After that, open the Metricbeat config file using this command:

sudo vim  /etc/metricbeat/metricbeat.yml

Then, enter your cloud credentials into the file. tech_target:XXXXXXX

# The cloud.auth setting overwrites the 'output.elasticsearch.username' and
# 'output.elasticsearch.password' settings. The format is '<user>:<pass>'.
cloud.auth: elastic:XXX

Next, run this command to create the PostgreSQL configuration file for Metricbeat:

sudo metricbeat modules enable postgresql

Then, run this file to push the PostgreSQL dashboard to Kibana:

sudo metricbeat setup

Now, run the following command to start Metricbeat in the foreground. Look for and fix any errors.

sudo metricbeat -e

Run some queries in PostgreSQL to create some traffic.
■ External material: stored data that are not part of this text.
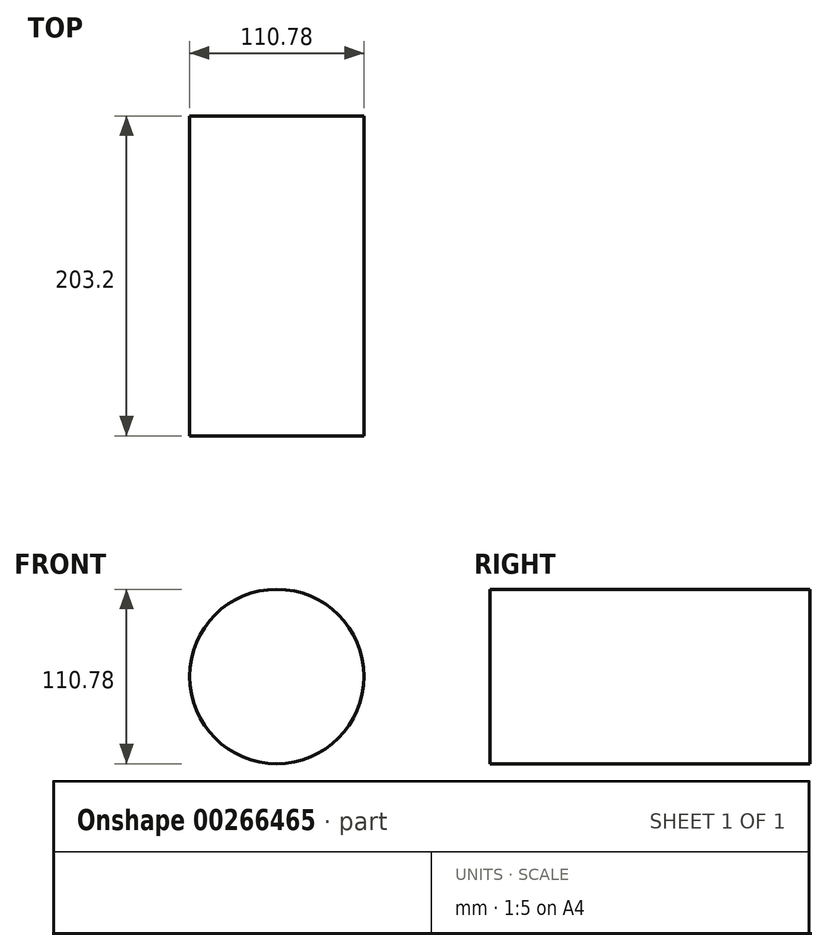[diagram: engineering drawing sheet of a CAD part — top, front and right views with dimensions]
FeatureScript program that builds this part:
annotation { "Feature Type Name" : "Feature", "Feature Type Description" : "" }
export const myFeature = defineFeature(function(context is Context, id is Id, definition is map)
    precondition{}
    {
        {
            var Q0;
            Q0=qCreatedBy(makeId("Front.planeOp"),FACE);
            var sketch = newSketch(context, id + "F0", { "sketchPlane" : qUnion([Q0])});
            skCircle(sketch, "E0", {"center": v(0, 0) * mm, "radius": 55.39 * mm});
            skSolve(sketch);
        }
        {
            var Q0;
            Q0 = qSketchRegion(id + "F0", true);
            extrude(context, id + "F1", {"entities" : qUnion([Q0]), "depth" : 203.2 * mm});
        }
    });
Then click on the Dashboard screen in Kibana and search for the PostgreSQL dashboard.

The dashboard screen has multiple sections -- an example section, which depicts database transactions, query latency and other metrics, is below.

Kibana data visualization
This is an example of how Kibana shows database transactions and query latency information.

Kibana plugins and pricing

There are a variety of third-party plugins for Kibana, many of which are quite specialized in their design. For example, there are data visualization plugins that support 3D graphs and charts.

Pricing for Elastic Cloud, which includes hosted versions of Elasticsearch and Kibana, starts at $16 per month for a single user installation. Prices go up with the size of the servers and storage.